The chief executive of Forum Solomon Islands International is asking who will be liable for the consequences of the leaking of a report into ethnic tensions quelled by international military intervention a decade ago.
The Truth and Reconciliation Commission's report - the product of extensive consultations with those on all sides of a conflict thought to have killed about 200 people - was presented to the prime minister well over a year ago.
It was widely expected to be made public within a few months, but after more than a year of waiting, Dr Terry Brown, the report's final editor, has released digital copies of it.
Benjamin Afuga told Annell Husband the forum doesn't believe Dr Brown will be liable for whatever happens next.
"AFUGA: We are very mindful of whatever might happen here after what is released. We don't think that Reverend Brown will be liable for certain things that will happen, for example. People might react to certain contents of the report. And if certain people went round asking for compensation, who is liable for that, who is responsible for that? These are the sensitive parts of the leakage that we are fearful of and we are very mindful of."
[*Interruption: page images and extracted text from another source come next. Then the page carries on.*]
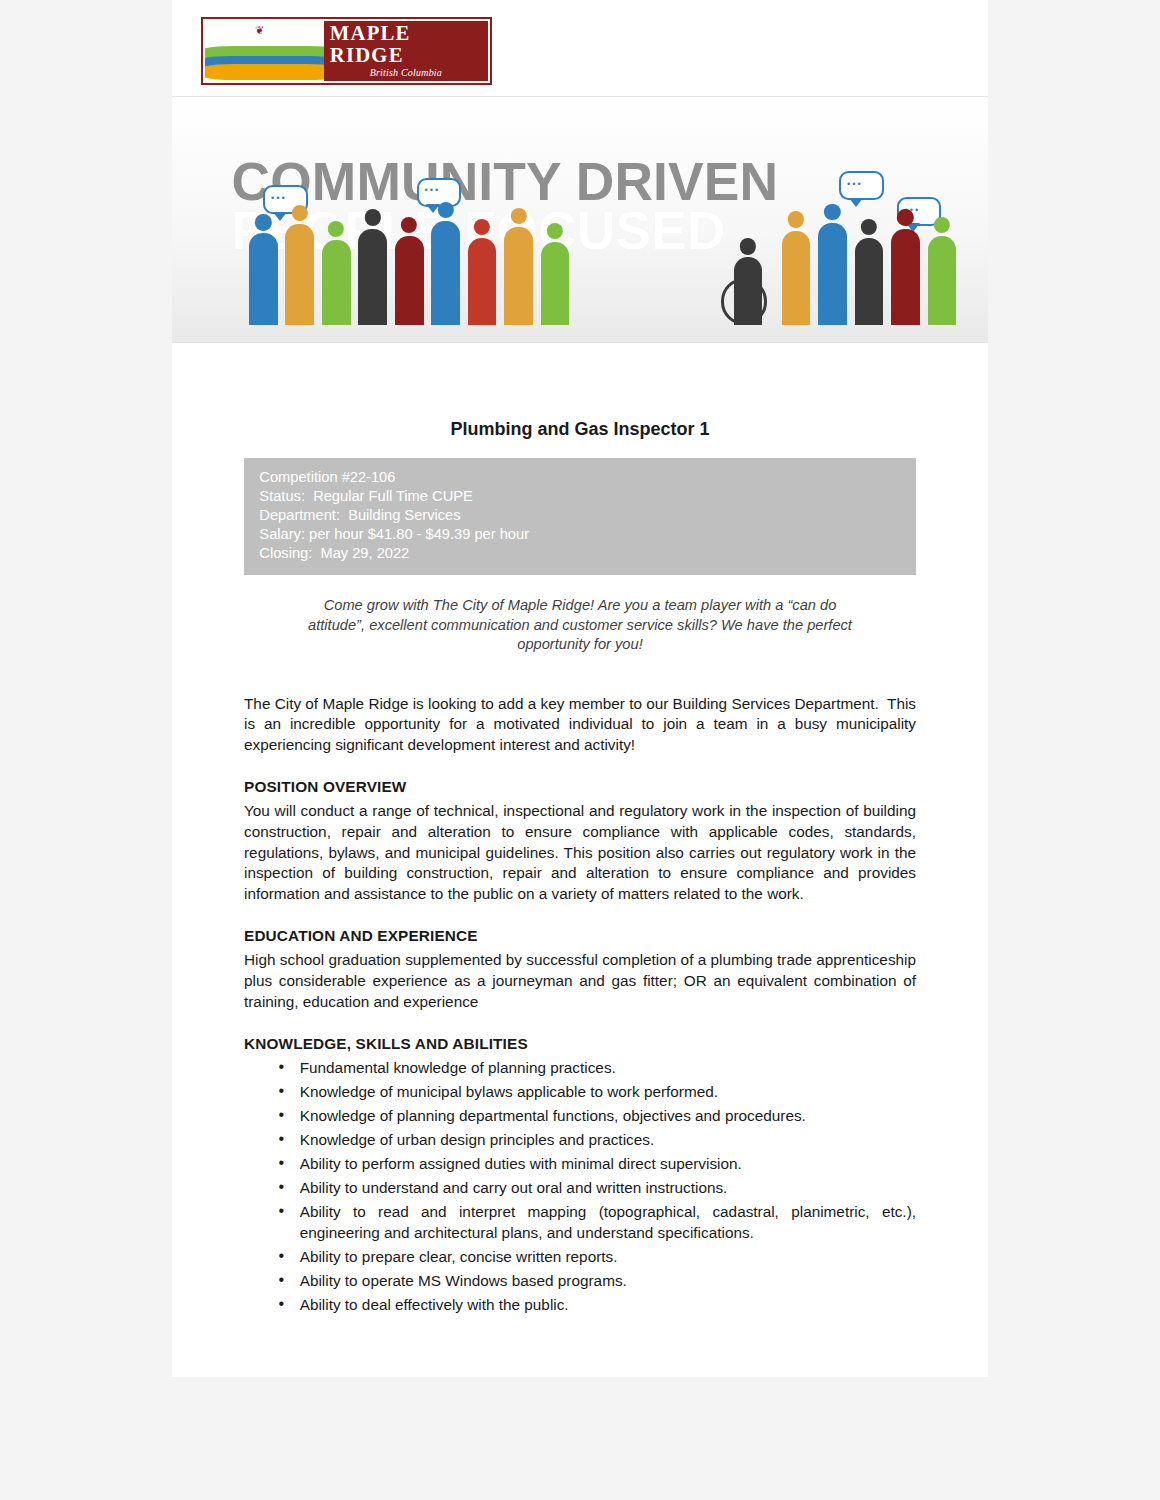MAPLE RIDGE British Columbia
COMMUNITY DRIVEN
PEOPLE FOCUSED
•••
•••
•••
•••
Plumbing and Gas Inspector 1
Competition #22-106
Status: Regular Full Time CUPE
Department: Building Services
Salary: per hour $41.80 - $49.39 per hour
Closing: May 29, 2022
Come grow with The City of Maple Ridge! Are you a team player with a “can do attitude”, excellent communication and customer service skills? We have the perfect opportunity for you!
The City of Maple Ridge is looking to add a key member to our Building Services Department. This is an incredible opportunity for a motivated individual to join a team in a busy municipality experiencing significant development interest and activity!
Position Overview
You will conduct a range of technical, inspectional and regulatory work in the inspection of building construction, repair and alteration to ensure compliance with applicable codes, standards, regulations, bylaws, and municipal guidelines. This position also carries out regulatory work in the inspection of building construction, repair and alteration to ensure compliance and provides information and assistance to the public on a variety of matters related to the work.
Education and Experience
High school graduation supplemented by successful completion of a plumbing trade apprenticeship plus considerable experience as a journeyman and gas fitter; OR an equivalent combination of training, education and experience
Knowledge, Skills and Abilities
Fundamental knowledge of planning practices.
Knowledge of municipal bylaws applicable to work performed.
Knowledge of planning departmental functions, objectives and procedures.
Knowledge of urban design principles and practices.
Ability to perform assigned duties with minimal direct supervision.
Ability to understand and carry out oral and written instructions.
Ability to read and interpret mapping (topographical, cadastral, planimetric, etc.), engineering and architectural plans, and understand specifications.
Ability to prepare clear, concise written reports.
Ability to operate MS Windows based programs.
Ability to deal effectively with the public.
HUSBAND: And yet, the Forum has fully backed all of the calls and all of the pressure for the report to be tabled in parliament and then be made public according to the Act, as you've mentioned, hasn't it?
AFUGA: Yes, yes. We support the report to be released, but it has to be released according to the section of the TRC Act, not to be released as it has happened, although we respect Reverend Brown's decision to do that, whatever reason he has. He has said his side of the story. He has prayed about it and that's the decision that he came up with. But we are just fearful that we don't want to be part of any blame or any reactionary actions that might arise from certain contents of the report. The thing is that no one has seen the report so we were just mindful that we might see something that we shouldn't have seen, something like that.
HUSBAND: Do you think this could turn out to be counterproductive, and so it might make the government even less likely to release the report and to actually action it?
AFUGA: I also have that question because there are recommendations that the government is supposed to act on. But now that the report has been released in the wrong way, I don't know how the government will react to the recommendations.